On June 4, 1989, exactly 41 years ago, China’s military shot, killed and arrested thousands of pro-democracy demonstrators in Beijing’s Tiananmen Square. Tens of thousands of Hong Kong protesters came out with candles on Thursday in memory of the massacre, despite a Beijing-backed ban on their rally.
Yet Donald Trump, then a 43-year-old real estate magnate, praised the Chinese massacre in 1990. “When the students poured into Tiananmen Square, the Chinese government almost blew it,” Trump told Playboy magazine. “Then they were vicious, they were horrible, but they put it down with strength. That shows you the power of strength.”
The president clearly dreams of such unbridled powers as demonstrations continue over the death of George Floyd.
On Monday, Trump called Vladimir Putin, just before telling US governors by phone that they had to “dominate” or “look like a bunch of jerks.” Perhaps Putin encouraged Trump to use riot police to forcefully clear peaceful demonstrators from Lafayette Square with pepper spray so he could pose for a tin-pot-dictator-style photo op across from the White House. His arm raised with a Bible, Trump was flanked by his chief military adviser, in battle fatigues.

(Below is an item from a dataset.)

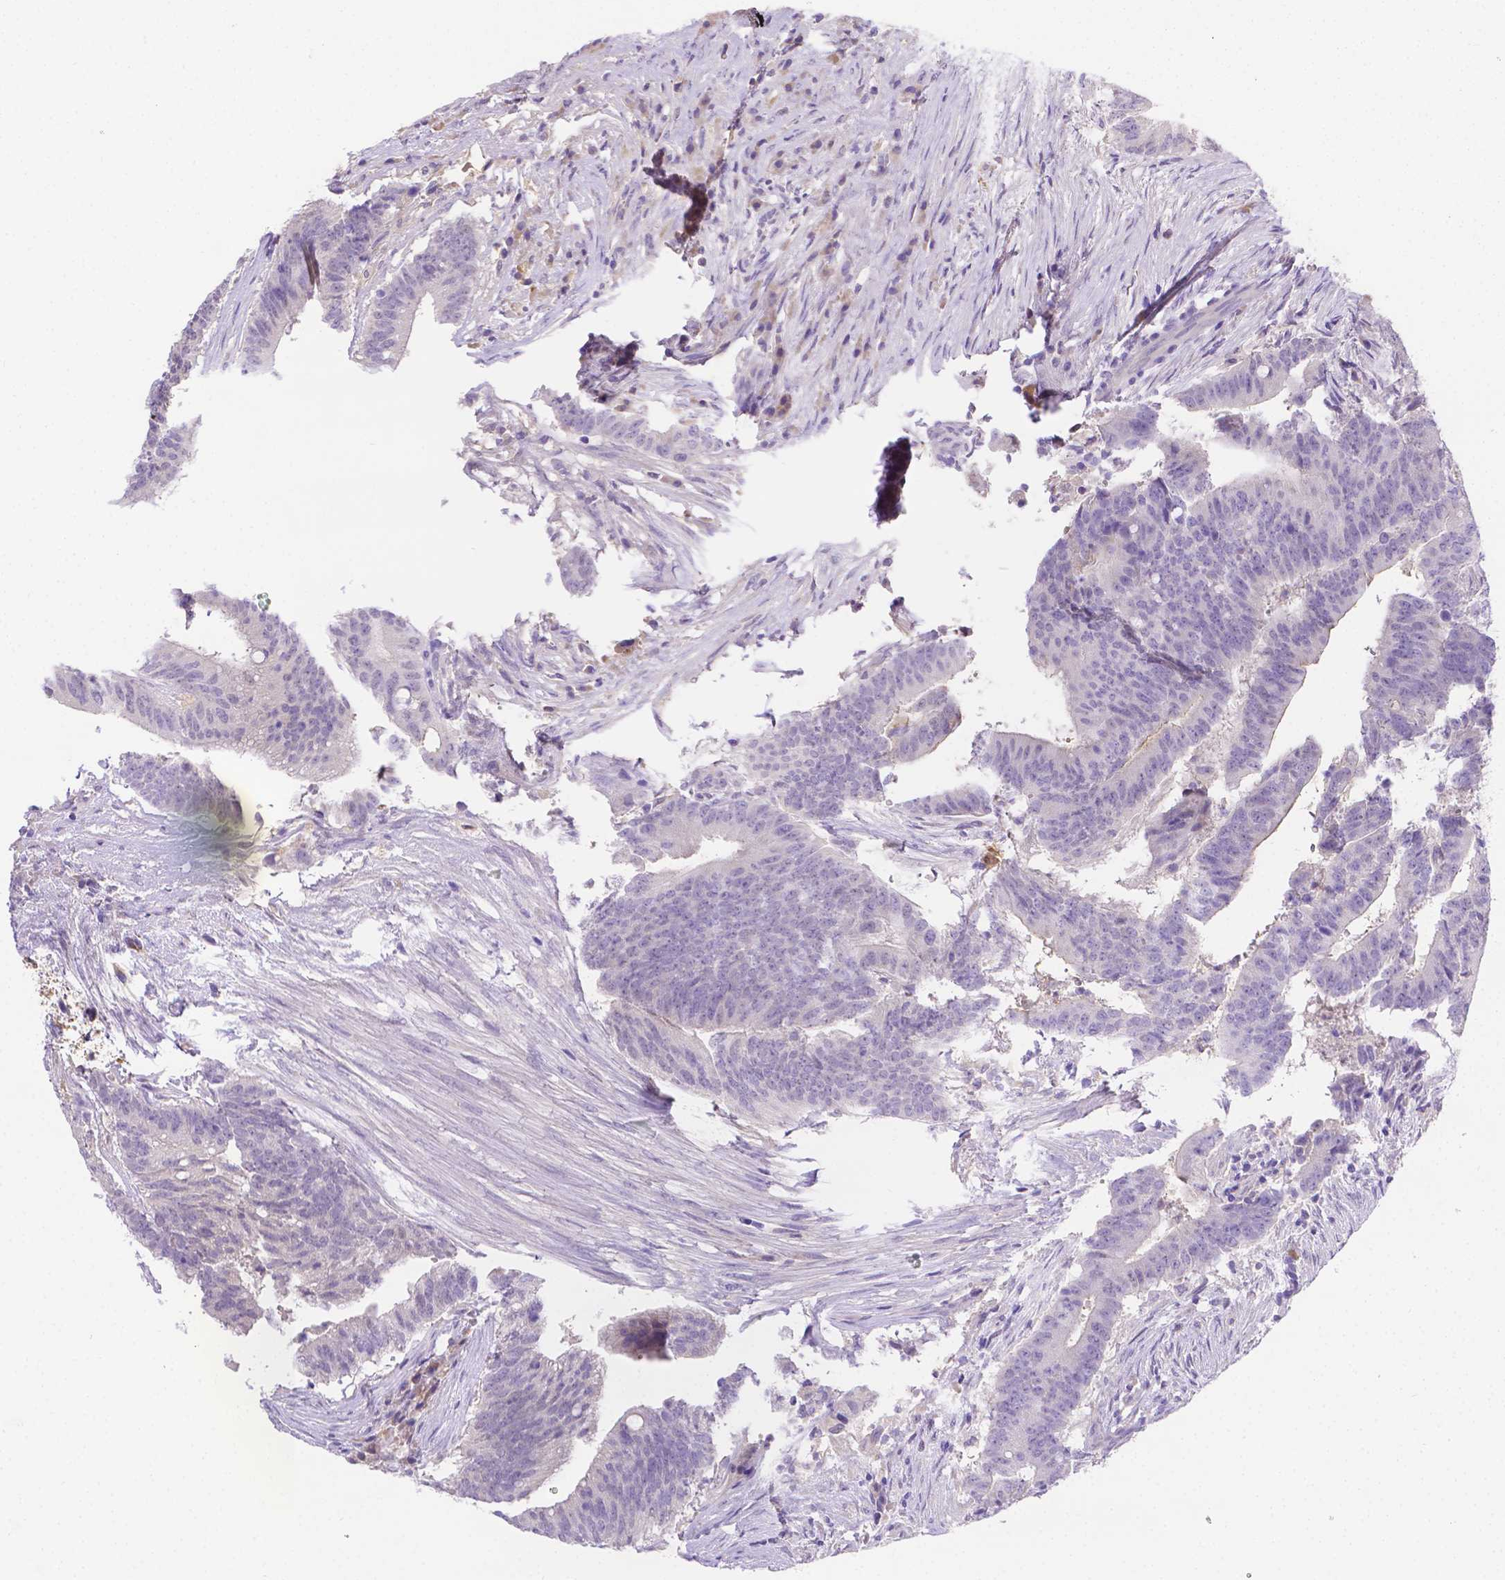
{"staining": {"intensity": "negative", "quantity": "none", "location": "none"}, "tissue": "colorectal cancer", "cell_type": "Tumor cells", "image_type": "cancer", "snomed": [{"axis": "morphology", "description": "Adenocarcinoma, NOS"}, {"axis": "topography", "description": "Colon"}], "caption": "Immunohistochemical staining of colorectal adenocarcinoma demonstrates no significant expression in tumor cells.", "gene": "NXPH2", "patient": {"sex": "female", "age": 43}}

Or maybe, the president was buoyed by another Monday phone call with Brazilian president Jair Bolsonaro, a Trump clone who hints he’d like his military to take over the country. We know how Trump has repeatedly yearned for a military parade with tanks rumbling down the center of the capitol.
I have spent too much time in Iraq, Egypt, Turkey, Syria, Russia and China to confuse those realities with Trump’s reality-show pretensions. No matter the president’s military fetish, no matter how despicable what happened in Lafayette Square, it is not Tiananmen Square. That’s what Americans must remember and act on as we try to figure out how to move ahead.
That does not mean Trump’s fake show of toughness isn’t dangerous. A normal president would have shown compassion, addressed the nation about racial grievances, invited governors and mayors to work with him. He would have stood beside George Floyd’s brother Terence, who eloquently pleaded for calm, urging that the serious destruction caused by looters (including in minority communities) is “not going to bring my brother back.”
Instead, Trump’s response was to threaten the use of the 1807 Insurrection Act to deploy US troops to cities whether or not mayors and governors consented, an act that has been used only in the most extraordinary circumstance.
However, Trump’s military over-reach has been so egregious that it has stirred immense pushback, including from senior retired military officials. Most notably, former defense secretary and retired Marine Gen. James Mattis issued a broadside accusing the president of dividing the nation. “Donald Trump is the first president in my lifetime,” Mattis wrote, “who does not try to unite the American people — does not even pretend to try. Instead, he tries to divide us.”
Mattis’ criticism was echoed by former Chairman of the Joint Chiefs and retired Adm. Mike Mullen. Perhaps from embarrassment, Secretary of Defence Mark Esper distanced himself from Trump’s call to use the military to put down civilian unrest.
Mattis added, “We can unite without him, drawing on the strengths inherent in our civil society.”
This is what separates us from China, Russia and others, and the way their autocrats use the military to put civilians down. There is a US civil society that can push back against reality-show Trump’s military pretensions, before and during elections. The test for that civil society is now.